■ 提供資料
= = = = =

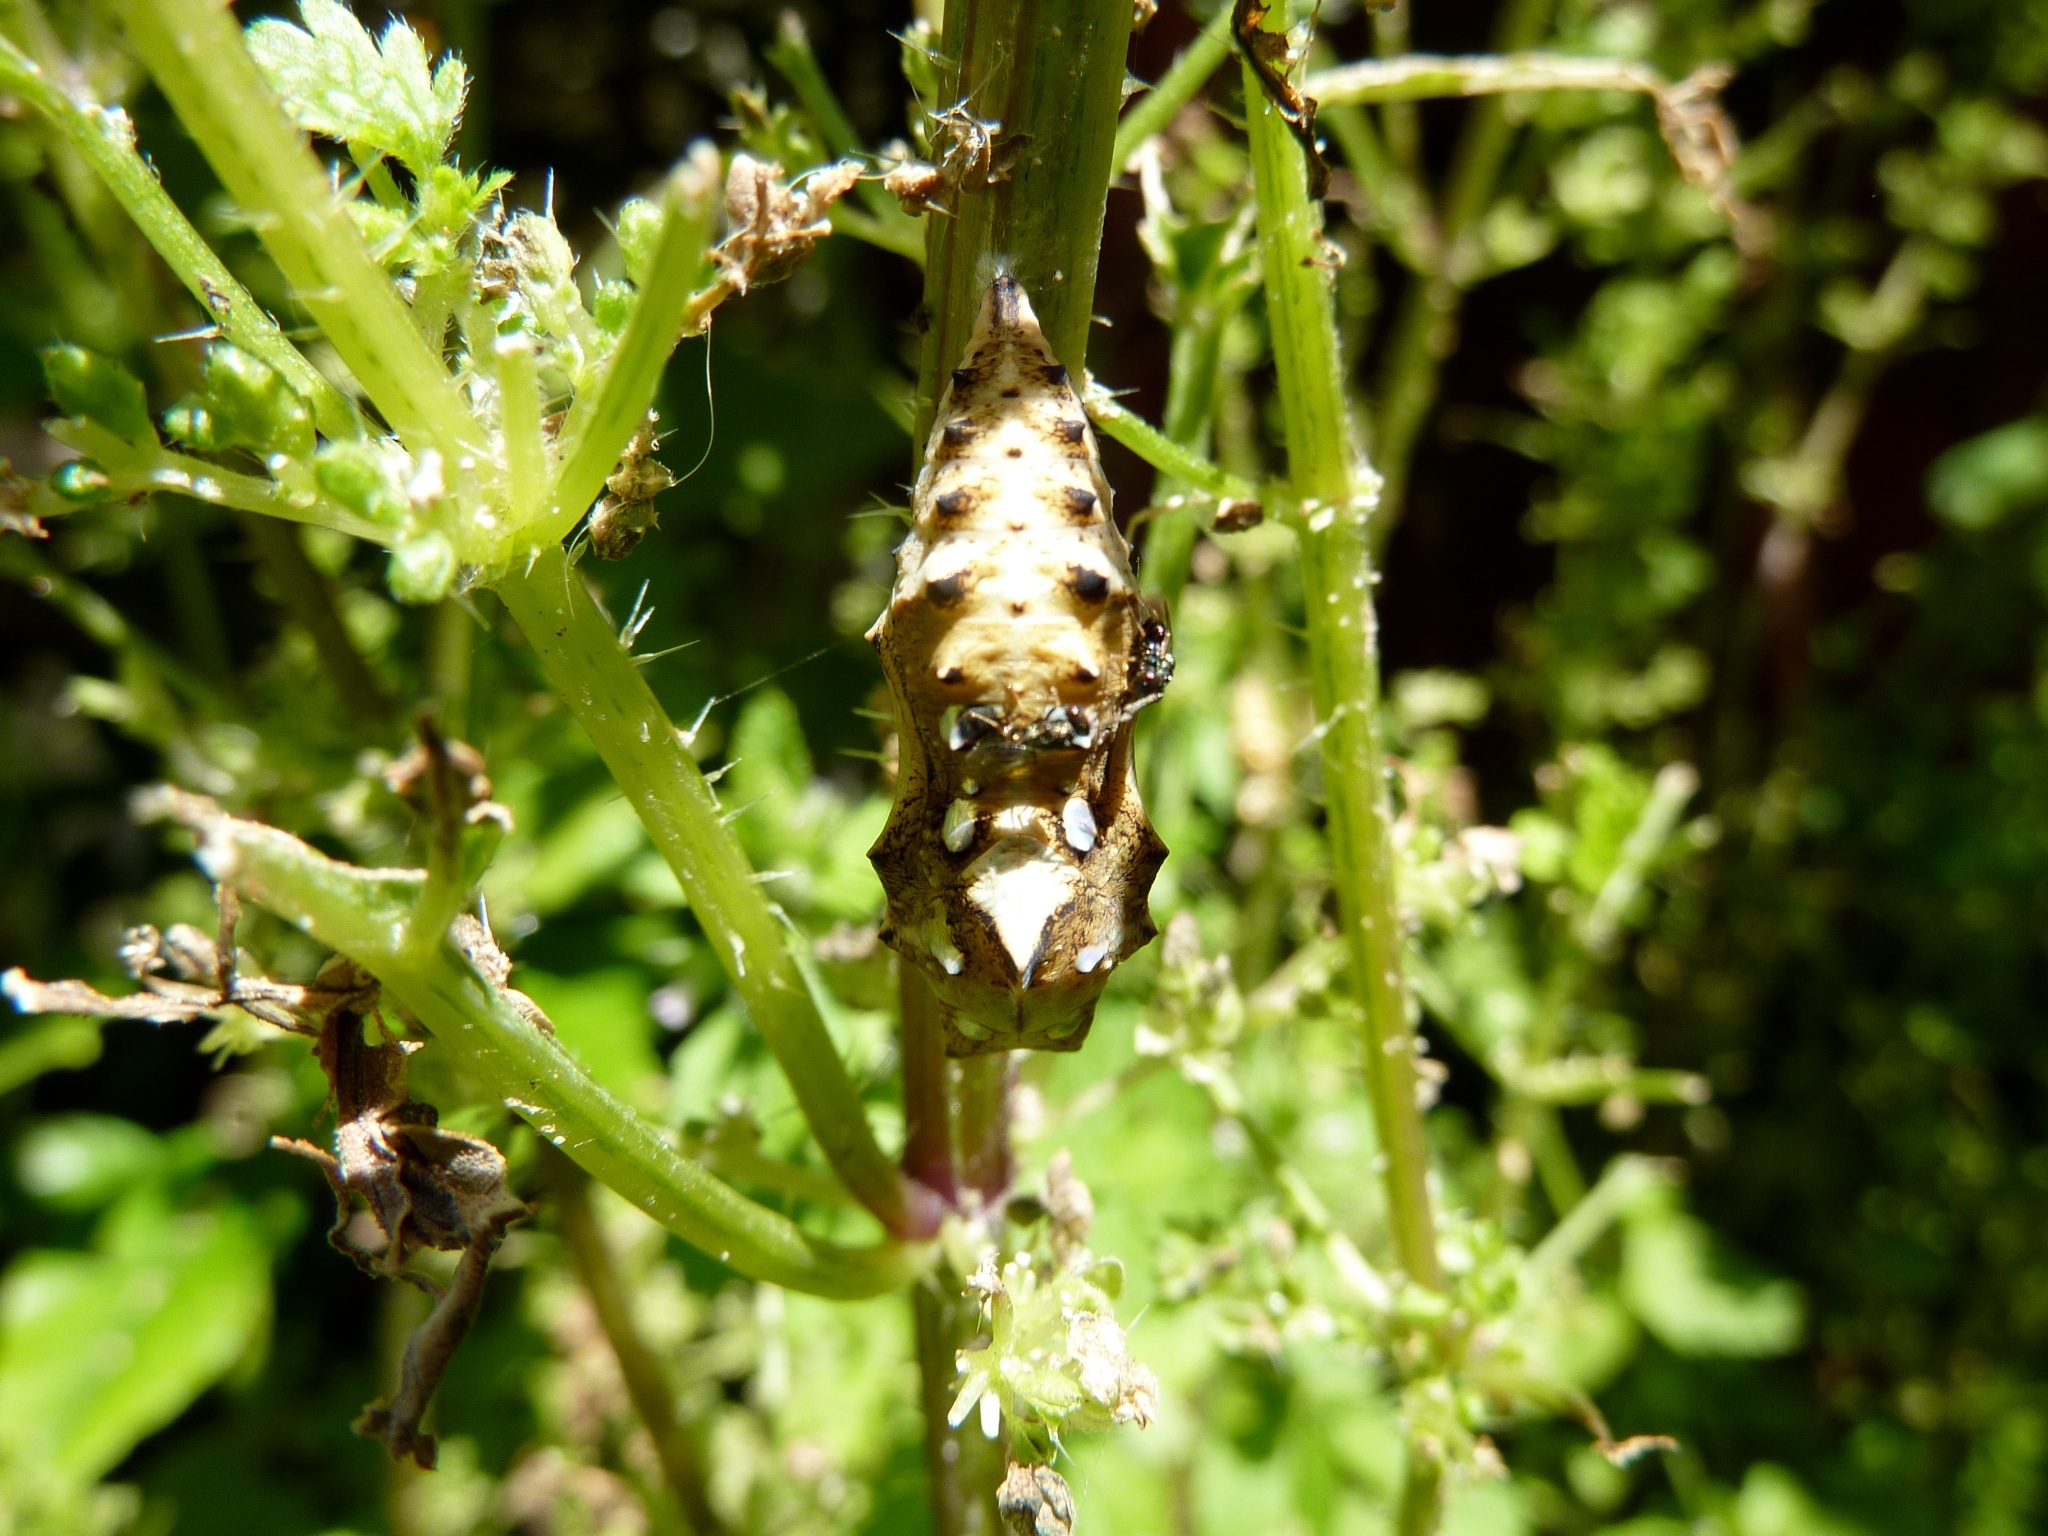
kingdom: Animalia
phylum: Arthropoda
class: Insecta
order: Lepidoptera
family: Nymphalidae
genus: Vanessa
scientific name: Vanessa itea
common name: Yellow admiral
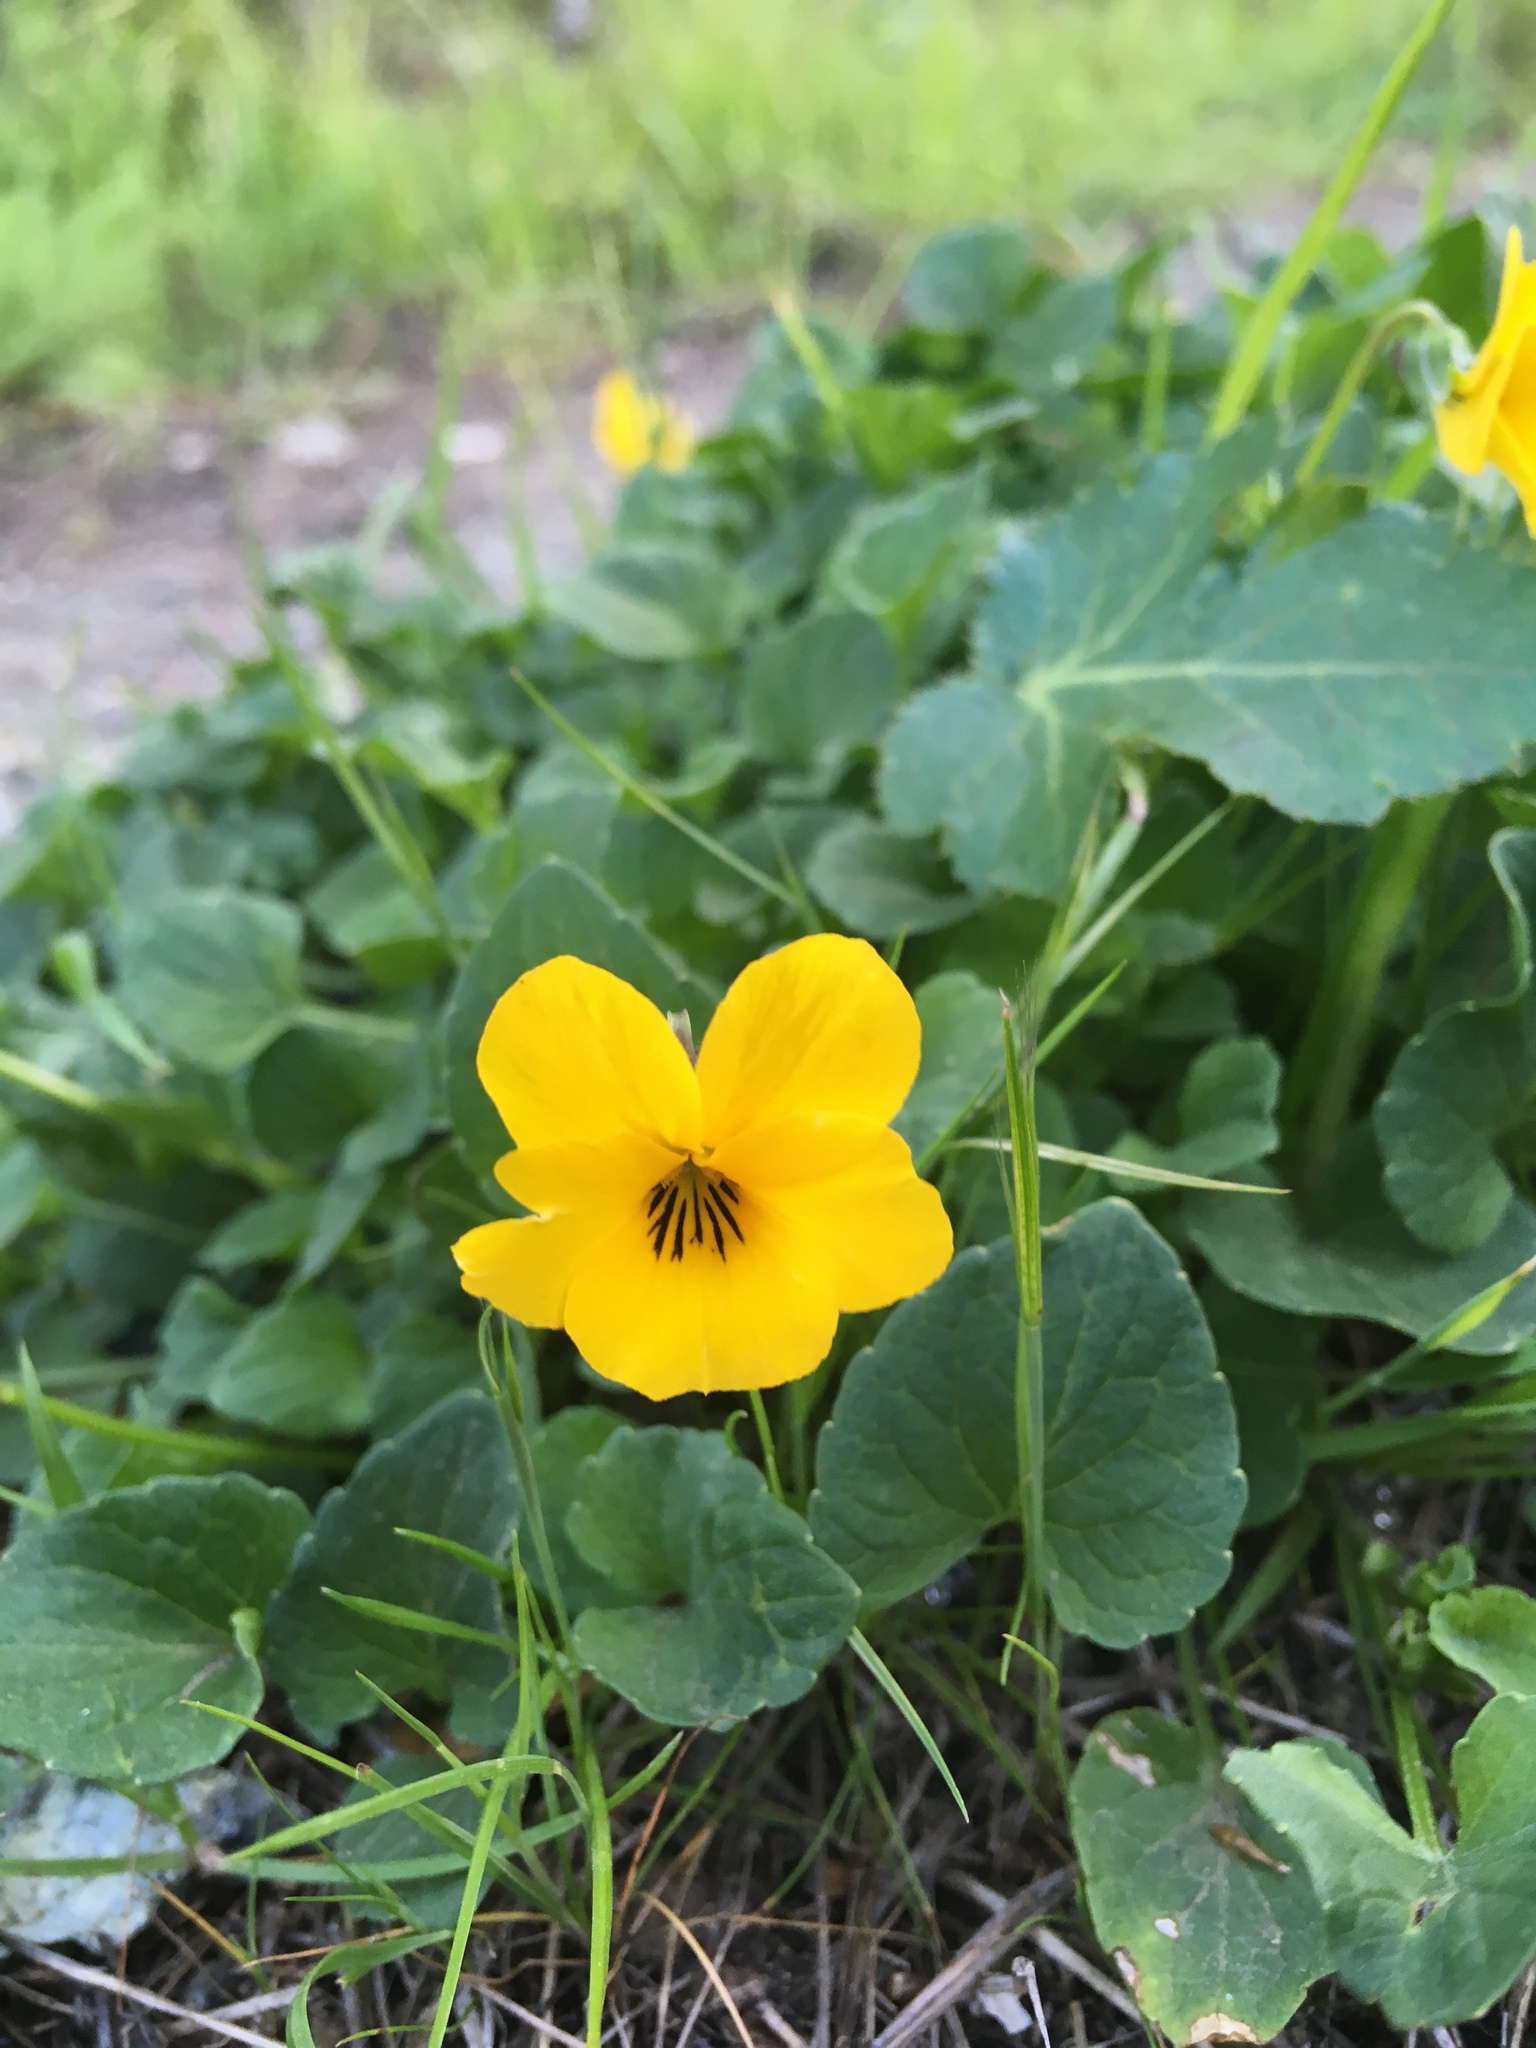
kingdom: Plantae
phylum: Tracheophyta
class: Magnoliopsida
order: Malpighiales
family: Violaceae
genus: Viola
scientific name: Viola pedunculata
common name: California golden violet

= = = = =

■ 作成する内容
一覧のうち「class: Magnoliopsida」を含む行から一覧の最後までを、両端の行も含めて一字一句そのまま書き写してください。

■ 回答
class: Magnoliopsida
order: Malpighiales
family: Violaceae
genus: Viola
scientific name: Viola pedunculata
common name: California golden violet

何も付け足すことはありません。